Niklas Schenker von der Linken nennt die Ankündigung von Saleh gegenüber der taz „geradezu zynisch und wenig glaubwürdig, nachdem die SPD drei Jahre die Umsetzung des Volksentscheids verhindert hat“. Sollte es eine ehrliche Meinungsänderung der So­zi­al­de­mo­kra­t:in­nen geben, seien die Abgeordneten der Linksfraktion „die ersten, die mit größter Freude ein Vergesellschaftungsgesetz im Parlament beschließen“, so Schenker.

Achim Lindemann, Deutsche Wohnen & Co enteignen

„Schön, dass Raed Saleh aufgewacht ist und merkt, dass die Mieten steigen“

Ähnlich sarkastisch reagiert man bei der Vergesellschaftungs-Initiative Deutsche Wohnen & Co enteignen. „Schön, dass Raed Saleh aufgewacht ist und merkt, dass die Mieten steigen“, sagt Sprecher Achim Lindemann zur taz. Wie Katrin Schmidberger und Niklas Schenker weist dann auch Lindemann darauf hin, dass die SPD als Teil des Senats „die Vergesellschaftung seit 2021 aktiv blockiert“.

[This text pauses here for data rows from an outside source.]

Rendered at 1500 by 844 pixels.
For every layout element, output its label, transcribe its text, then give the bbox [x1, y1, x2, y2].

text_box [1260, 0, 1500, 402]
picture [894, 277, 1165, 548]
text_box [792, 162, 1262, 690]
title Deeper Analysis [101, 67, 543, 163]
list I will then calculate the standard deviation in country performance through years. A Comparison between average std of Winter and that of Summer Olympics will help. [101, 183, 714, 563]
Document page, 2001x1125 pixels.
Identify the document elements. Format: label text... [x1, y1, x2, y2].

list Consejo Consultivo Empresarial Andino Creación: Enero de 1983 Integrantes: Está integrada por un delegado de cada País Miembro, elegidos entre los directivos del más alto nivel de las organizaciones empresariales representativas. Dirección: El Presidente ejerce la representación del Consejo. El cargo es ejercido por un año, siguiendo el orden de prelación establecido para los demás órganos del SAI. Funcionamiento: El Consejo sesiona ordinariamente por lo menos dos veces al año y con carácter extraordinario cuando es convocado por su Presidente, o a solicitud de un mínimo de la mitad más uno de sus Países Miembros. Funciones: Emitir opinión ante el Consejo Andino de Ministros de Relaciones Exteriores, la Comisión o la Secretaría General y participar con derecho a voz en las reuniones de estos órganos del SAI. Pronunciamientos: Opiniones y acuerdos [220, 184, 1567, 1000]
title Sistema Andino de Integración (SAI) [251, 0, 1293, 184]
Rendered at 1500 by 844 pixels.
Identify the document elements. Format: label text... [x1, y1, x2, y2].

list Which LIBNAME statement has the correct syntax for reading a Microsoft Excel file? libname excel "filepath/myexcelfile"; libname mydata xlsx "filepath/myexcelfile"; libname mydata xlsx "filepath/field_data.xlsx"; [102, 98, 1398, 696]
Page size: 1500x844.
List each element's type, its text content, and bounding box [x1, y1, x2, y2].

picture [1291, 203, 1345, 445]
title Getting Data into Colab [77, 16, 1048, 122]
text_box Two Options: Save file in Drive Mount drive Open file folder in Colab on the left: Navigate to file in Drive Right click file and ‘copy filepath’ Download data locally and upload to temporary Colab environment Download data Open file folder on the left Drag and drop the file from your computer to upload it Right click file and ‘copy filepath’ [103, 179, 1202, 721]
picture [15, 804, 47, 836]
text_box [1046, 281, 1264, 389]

Raed Saleh selbst habe auch nie den Kontakt zu Deutsche Wohnen & Co enteignen gesucht oder im Sinne der Initiative gehandelt. Zudem sei die Forderung weder ausreichend noch zielführend, so Lindemann: „Anstelle eines sinnlosen Rahmengesetzes sollte ein echtes Vergesellschaftungsgesetz geschrieben werden.“

An einem solchen arbeitet die Initiative seit einer Weile selbst. Spätestens 2025 will man ein fertiges Vergesellschaftungsgesetz vorlegen. Lindemann sagt: „Wir kommen mit unserem Gesetz sehr gut voran.“ Wenn der Senat den Prozess, wie angenommen, weiter blockiert, will Deutsche Wohnen & Co enteignen ein neues Volksbegehren auf Grundlage dieses Gesetzes starten. Sollte der anschließende Volksentscheid erfolgreich sein, träte das Gesetz sofort in Kraft. Völlig unabhängig von der SPD.